If ` (x)/( xa + yb + zx) = (y)/( y a + zb + xc) = (z)/( za + xb + yc) and x + y + z ne 0` then each ratio is

To solve the given problem, we start with the ratios: \[ \frac{x}{xa + yb + zc} = \frac{y}{ya + zb + xc} = \frac{z}{za + xb + yc} \] Let us denote the common ratio by \( k \). Therefore, we can write: 1. \( \frac{x}{xa + yb + zc} = k \) 2. \( \frac{y}{ya + zb + xc} = k \) 3. \( \frac{z}{za + xb + yc} = k \) From these equations, we can express \( x, y, z \) in terms of \( k \): ### Step 1: Express \( x \) From the first equation: \[ x = k(xa + yb + zc) \] This can be rewritten as: \[ x = kxa + kyb + kzc \] Rearranging gives: \[ x - kxa = kyb + kzc \] Factoring out \( x \): \[ x(1 - ka) = kyb + kzc \] Thus, we have: \[ x = \frac{kyb + kzc}{1 - ka} \quad \text{(1)} \] ### Step 2: Express \( y \) From the second equation: \[ y = k(ya + zb + xc) \] This can be rewritten as: \[ y = kya + kzb + kxc \] Rearranging gives: \[ y - kya = kzb + kxc \] Factoring out \( y \): \[ y(1 - ka) = kzb + kxc \] Thus, we have: \[ y = \frac{kzb + kxc}{1 - kb} \quad \text{(2)} \] ### Step 3: Express \( z \) From the third equation: \[ z = k(za + xb + yc) \] This can be rewritten as: \[ z = kza + kxb + kyc \] Rearranging gives: \[ z - kza = kxb + kyc \] Factoring out \( z \): \[ z(1 - ka) = kxb + kyc \] Thus, we have: \[ z = \frac{kxb + kyc}{1 - kc} \quad \text{(3)} \] ### Step 4: Establish the ratios Now we can see that we have expressed \( x, y, z \) in terms of \( k \).
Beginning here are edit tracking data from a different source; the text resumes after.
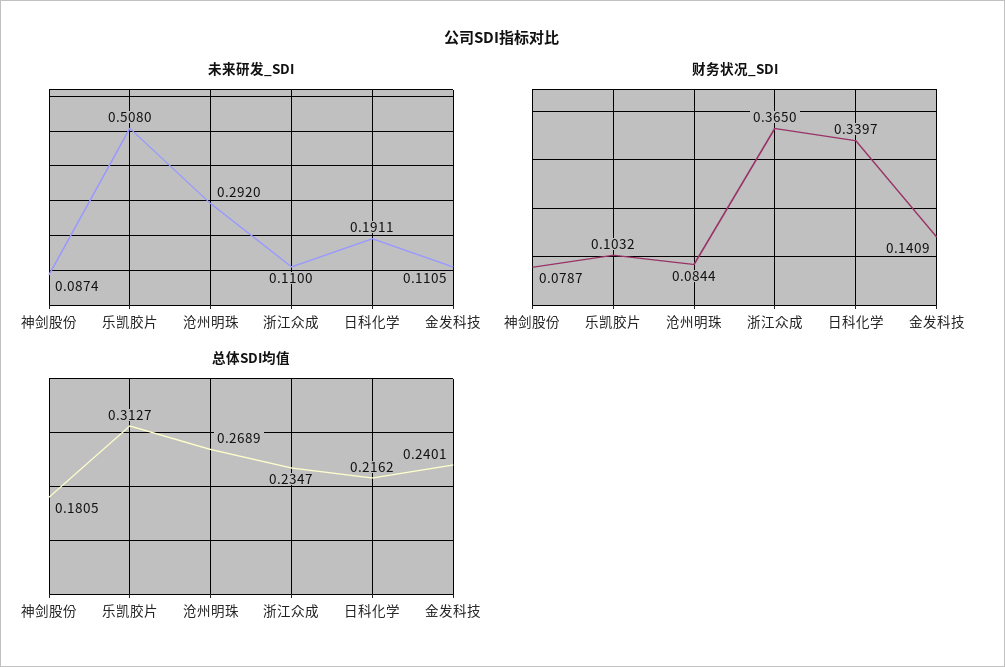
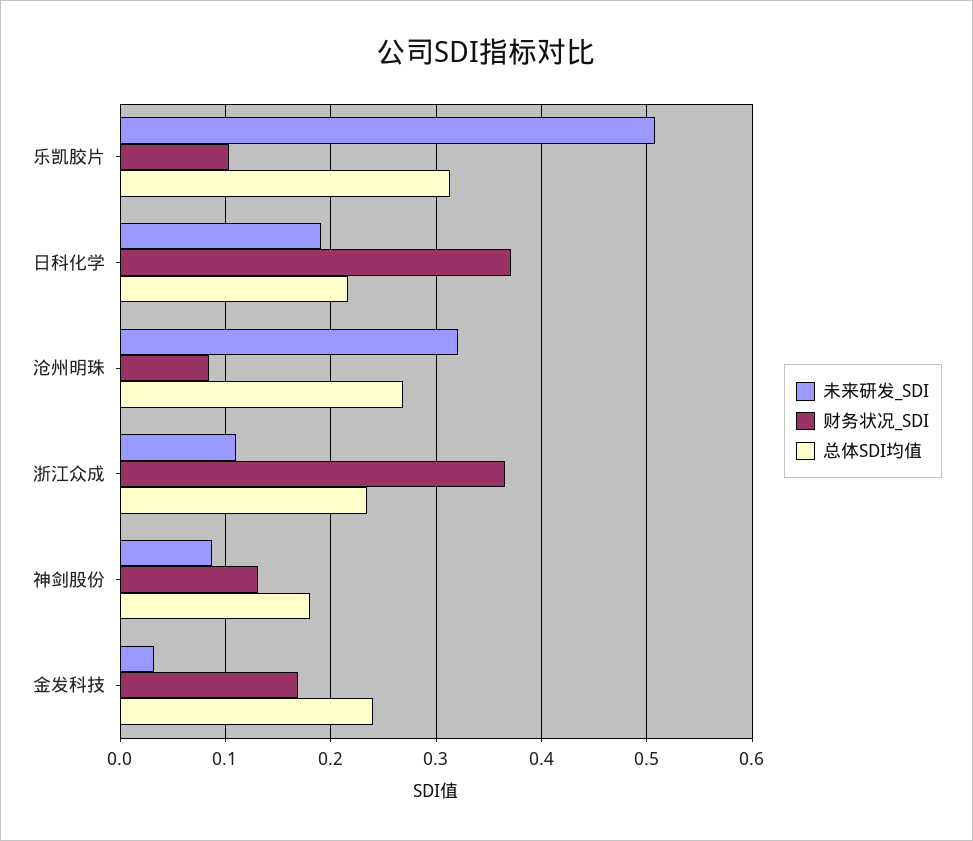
  {
    "未来研发_SDI": {
      "神剑股份": 0.0874,
      "乐凯胶片": 0.508,
-     "沧州明珠": 0.292,
+     "沧州明珠": 0.32,
      "浙江众成": 0.11,
      "日科化学": 0.1911,
-     "金发科技": 0.1105
+     "金发科技": 0.03
    },
    "财务状况_SDI": {
-     "神剑股份": 0.0787,
+     "神剑股份": 0.13,
      "乐凯胶片": 0.1032,
      "沧州明珠": 0.0844,
      "浙江众成": 0.365,
-     "日科化学": 0.3397,
+     "日科化学": 0.37,
-     "金发科技": 0.1409
+     "金发科技": 0.17
    },
    "总体SDI均值": {
      "神剑股份": 0.1805,
      "乐凯胶片": 0.3127,
      "沧州明珠": 0.2689,
      "浙江众成": 0.2347,
      "日科化学": 0.2162,
      "金发科技": 0.2401
    }
  }

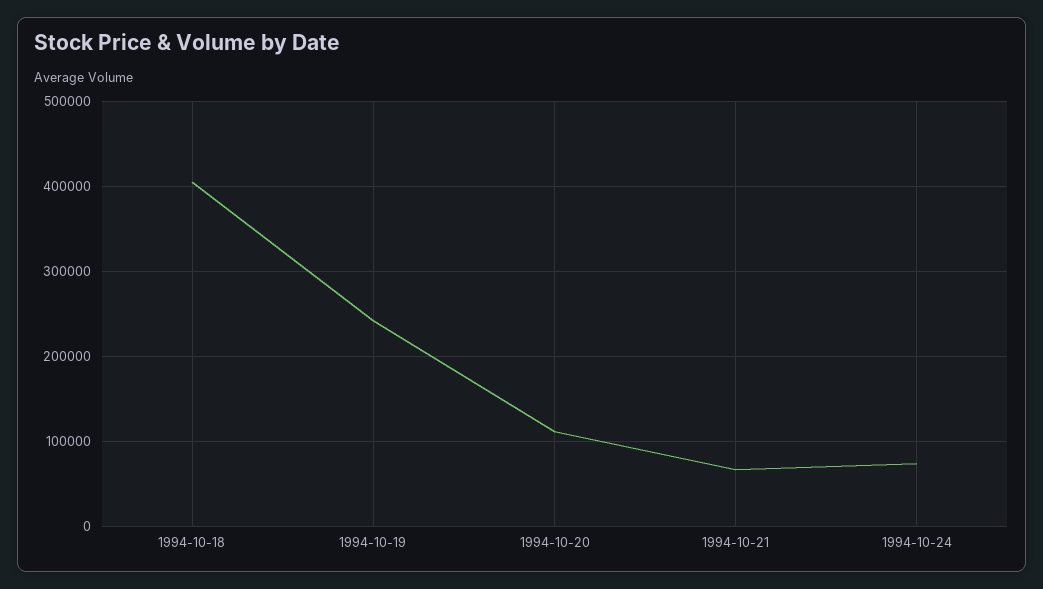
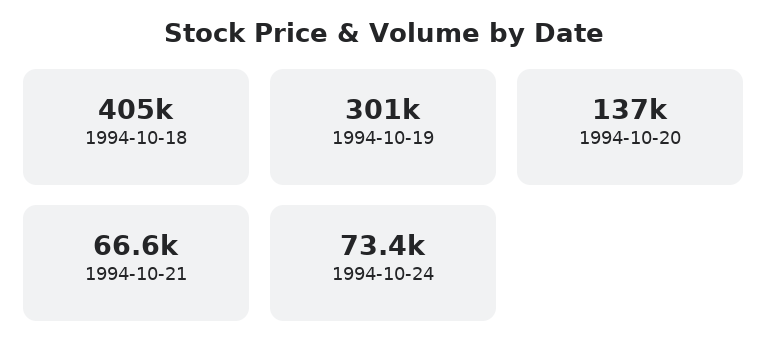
  {
    "1994-10-18": 405000,
-   "1994-10-19": 240000,
+   "1994-10-19": 301000,
-   "1994-10-20": 110000,
+   "1994-10-20": 137000,
    "1994-10-21": 66600,
    "1994-10-24": 73400
  }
Since \( x + y + z \neq 0 \), we can analyze the ratios: From equations (1), (2), and (3), we can conclude that: \[ \frac{x}{y} = \frac{yb + zc}{zb + xc} \] \[ \frac{y}{z} = \frac{zb + xc}{xc + ya} \] \[ \frac{z}{x} = \frac{xc + ya}{yb + zc} \] ### Final Conclusion Since all three ratios are equal to \( k \), we can conclude that: \[ \frac{x}{y} = \frac{y}{z} = \frac{z}{x} = k \] Thus, each ratio is equal to a constant \( k \).